**WHAT IS REQUIRED:** Print every line of the data below verbatim, in the original order and with no changes.

◇ ◇ ◇ ◇ ◇ ◇ ◇

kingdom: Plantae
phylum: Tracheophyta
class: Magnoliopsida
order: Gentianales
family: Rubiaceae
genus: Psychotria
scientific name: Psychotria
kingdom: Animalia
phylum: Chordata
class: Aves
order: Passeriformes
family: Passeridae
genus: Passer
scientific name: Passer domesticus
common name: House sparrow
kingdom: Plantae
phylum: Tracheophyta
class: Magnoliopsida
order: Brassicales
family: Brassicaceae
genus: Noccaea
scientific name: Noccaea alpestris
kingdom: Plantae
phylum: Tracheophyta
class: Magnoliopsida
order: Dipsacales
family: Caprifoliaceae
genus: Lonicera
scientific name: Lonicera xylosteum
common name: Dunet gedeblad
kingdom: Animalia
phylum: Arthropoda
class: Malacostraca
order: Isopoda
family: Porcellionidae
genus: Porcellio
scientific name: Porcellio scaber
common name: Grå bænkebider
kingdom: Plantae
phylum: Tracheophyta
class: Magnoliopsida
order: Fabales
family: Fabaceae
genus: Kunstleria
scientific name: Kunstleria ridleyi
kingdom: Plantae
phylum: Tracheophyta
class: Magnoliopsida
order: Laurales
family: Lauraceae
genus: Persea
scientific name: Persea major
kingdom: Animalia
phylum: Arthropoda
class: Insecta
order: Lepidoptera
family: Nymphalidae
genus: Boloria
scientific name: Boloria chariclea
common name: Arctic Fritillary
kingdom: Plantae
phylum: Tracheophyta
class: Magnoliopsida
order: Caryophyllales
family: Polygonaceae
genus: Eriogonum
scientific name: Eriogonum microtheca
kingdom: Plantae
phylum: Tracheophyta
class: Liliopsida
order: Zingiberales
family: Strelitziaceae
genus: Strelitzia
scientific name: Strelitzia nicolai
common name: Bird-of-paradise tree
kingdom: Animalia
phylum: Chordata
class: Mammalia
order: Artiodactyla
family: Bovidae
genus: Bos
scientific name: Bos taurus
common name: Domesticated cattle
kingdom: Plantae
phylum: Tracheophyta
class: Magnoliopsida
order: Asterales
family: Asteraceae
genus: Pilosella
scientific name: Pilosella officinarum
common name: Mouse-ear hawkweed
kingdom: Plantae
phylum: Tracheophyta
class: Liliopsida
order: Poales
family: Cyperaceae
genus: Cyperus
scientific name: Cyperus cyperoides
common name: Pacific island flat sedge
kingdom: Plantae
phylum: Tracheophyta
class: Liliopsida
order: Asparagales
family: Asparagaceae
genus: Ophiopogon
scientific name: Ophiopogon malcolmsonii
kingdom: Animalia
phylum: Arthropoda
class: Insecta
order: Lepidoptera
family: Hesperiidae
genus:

◇ ◇ ◇ ◇ ◇ ◇ ◇

**WRITTEN SOLUTION:**
kingdom: Plantae
phylum: Tracheophyta
class: Magnoliopsida
order: Gentianales
family: Rubiaceae
genus: Psychotria
scientific name: Psychotria
kingdom: Animalia
phylum: Chordata
class: Aves
order: Passeriformes
family: Passeridae
genus: Passer
scientific name: Passer domesticus
common name: House sparrow
kingdom: Plantae
phylum: Tracheophyta
class: Magnoliopsida
order: Brassicales
family: Brassicaceae
genus: Noccaea
scientific name: Noccaea alpestris
kingdom: Plantae
phylum: Tracheophyta
class: Magnoliopsida
order: Dipsacales
family: Caprifoliaceae
genus: Lonicera
scientific name: Lonicera xylosteum
common name: Dunet gedeblad
kingdom: Animalia
phylum: Arthropoda
class: Malacostraca
order: Isopoda
family: Porcellionidae
genus: Porcellio
scientific name: Porcellio scaber
common name: Grå bænkebider
kingdom: Plantae
phylum: Tracheophyta
class: Magnoliopsida
order: Fabales
family: Fabaceae
genus: Kunstleria
scientific name: Kunstleria ridleyi
kingdom: Plantae
phylum: Tracheophyta
class: Magnoliopsida
order: Laurales
family: Lauraceae
genus: Persea
scientific name: Persea major
kingdom: Animalia
phylum: Arthropoda
class: Insecta
order: Lepidoptera
family: Nymphalidae
genus: Boloria
scientific name: Boloria chariclea
common name: Arctic Fritillary
kingdom: Plantae
phylum: Tracheophyta
class: Magnoliopsida
order: Caryophyllales
family: Polygonaceae
genus: Eriogonum
scientific name: Eriogonum microtheca
kingdom: Plantae
phylum: Tracheophyta
class: Liliopsida
order: Zingiberales
family: Strelitziaceae
genus: Strelitzia
scientific name: Strelitzia nicolai
common name: Bird-of-paradise tree
kingdom: Animalia
phylum: Chordata
class: Mammalia
order: Artiodactyla
family: Bovidae
genus: Bos
scientific name: Bos taurus
common name: Domesticated cattle
kingdom: Plantae
phylum: Tracheophyta
class: Magnoliopsida
order: Asterales
family: Asteraceae
genus: Pilosella
scientific name: Pilosella officinarum
common name: Mouse-ear hawkweed
kingdom: Plantae
phylum: Tracheophyta
class: Liliopsida
order: Poales
family: Cyperaceae
genus: Cyperus
scientific name: Cyperus cyperoides
common name: Pacific island flat sedge
kingdom: Plantae
phylum: Tracheophyta
class: Liliopsida
order: Asparagales
family: Asparagaceae
genus: Ophiopogon
scientific name: Ophiopogon malcolmsonii
kingdom: Animalia
phylum: Arthropoda
class: Insecta
order: Lepidoptera
family: Hesperiidae
genus:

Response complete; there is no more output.